La facilité d'accès des réseaux sociaux, ajoute-t-il, peut galvaniser les individus dans l'idée qu'"on participe tous à l'enquête/hystérie collective".

"On observe dans les deux camps politiques américains des signes de conspirationnisme accru", explique Imran Ahmed, directeur du Centre de lutte contre la haine en ligne, interrogé par le Washington Post. "Les théories du complot fournissent une histoire simple pour donner à chacun une raison de ne pas affronter la réalité".

Dans leurs publications, beaucoup font référence à l'assassinat du président Kennedy en 1963 en se demandant "on ne va pas nous refaire le coup du tireur isolé?".
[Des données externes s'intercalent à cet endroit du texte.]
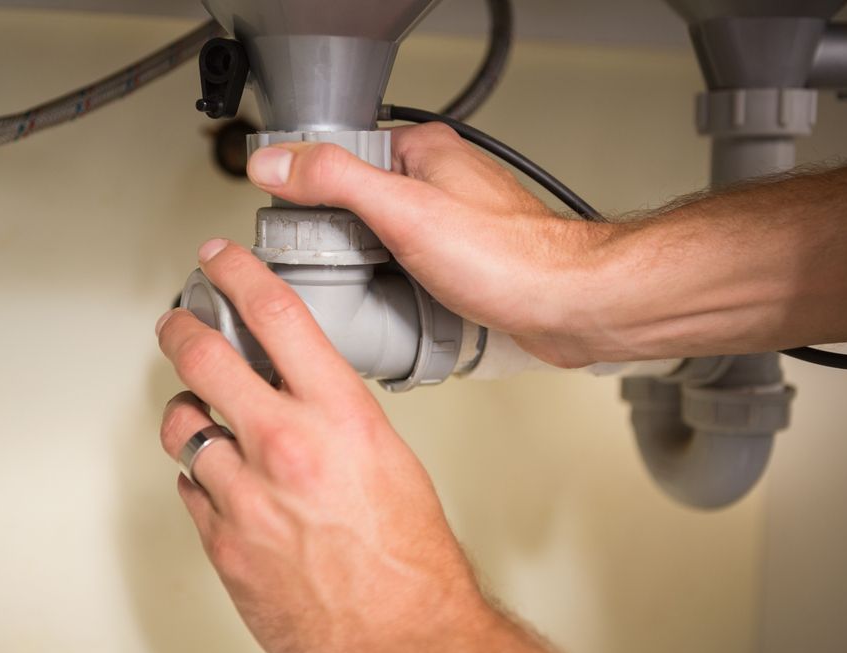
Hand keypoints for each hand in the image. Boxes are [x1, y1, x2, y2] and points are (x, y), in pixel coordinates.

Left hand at [156, 239, 557, 652]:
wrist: (398, 637)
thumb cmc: (406, 555)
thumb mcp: (387, 455)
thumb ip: (337, 413)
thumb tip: (302, 387)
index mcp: (338, 417)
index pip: (276, 314)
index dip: (238, 273)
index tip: (219, 259)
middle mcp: (285, 448)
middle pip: (204, 356)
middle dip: (181, 328)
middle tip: (178, 322)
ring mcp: (244, 496)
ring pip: (183, 424)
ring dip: (188, 411)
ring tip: (201, 413)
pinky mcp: (221, 541)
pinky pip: (188, 488)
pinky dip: (199, 476)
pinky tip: (220, 479)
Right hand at [245, 123, 614, 367]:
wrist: (569, 307)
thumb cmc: (509, 258)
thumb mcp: (404, 211)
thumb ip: (336, 180)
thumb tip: (277, 163)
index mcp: (425, 152)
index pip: (342, 153)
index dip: (311, 187)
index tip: (292, 220)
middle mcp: (439, 180)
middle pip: (358, 199)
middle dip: (338, 235)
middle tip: (326, 264)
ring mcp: (451, 221)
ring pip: (384, 236)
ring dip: (366, 263)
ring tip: (357, 286)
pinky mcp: (461, 259)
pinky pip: (408, 265)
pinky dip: (394, 283)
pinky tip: (391, 300)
"Depuis 1967-68, vous avez à peu près entre 70 et 80% des Américains, toutes variables socio-démographiques, socio-politiques confondues, qui sont absolument persuadés que JFK est victime d'une conspiration", rappelle Julien Giry. La tentative d'assassinat contre Ronald Reagan, blessé gravement à quelques mois des élections en 1981, revient aussi dans tous les esprits.

Reste, que les USA, habitué à ce type d’attentats politiques ou contre les politiques s’échinent à toujours adopter une version qui exclut l’organisation et préfère l’initiative individuelle, alors même que dans la filmographie américaine pullulent les scénarios de la conspiration où armée, CIA, FBI et bien d’autres officines ne sont jamais loin. 

Le concept de "complexe militaro-industriel" en Amérique a été popularisé par le président américain Dwight D. Eisenhower. Dans son discours d'adieu le 17 janvier 1961, Eisenhower a mis en garde contre l'influence croissante de ce complexe, qui désigne la relation étroite entre les forces armées, les industries de défense et le gouvernement. Il a souligné les dangers potentiels de cette alliance pour la démocratie et l'économie américaine, en insistant sur la nécessité de maintenir un équilibre entre la sécurité nationale et les libertés civiles. Et c’est un autre président, Brak Obama qui a reparlé et pris à son compte ce concept dans ses mémoires sur son passage à la Maison Blanche, Une terre promise.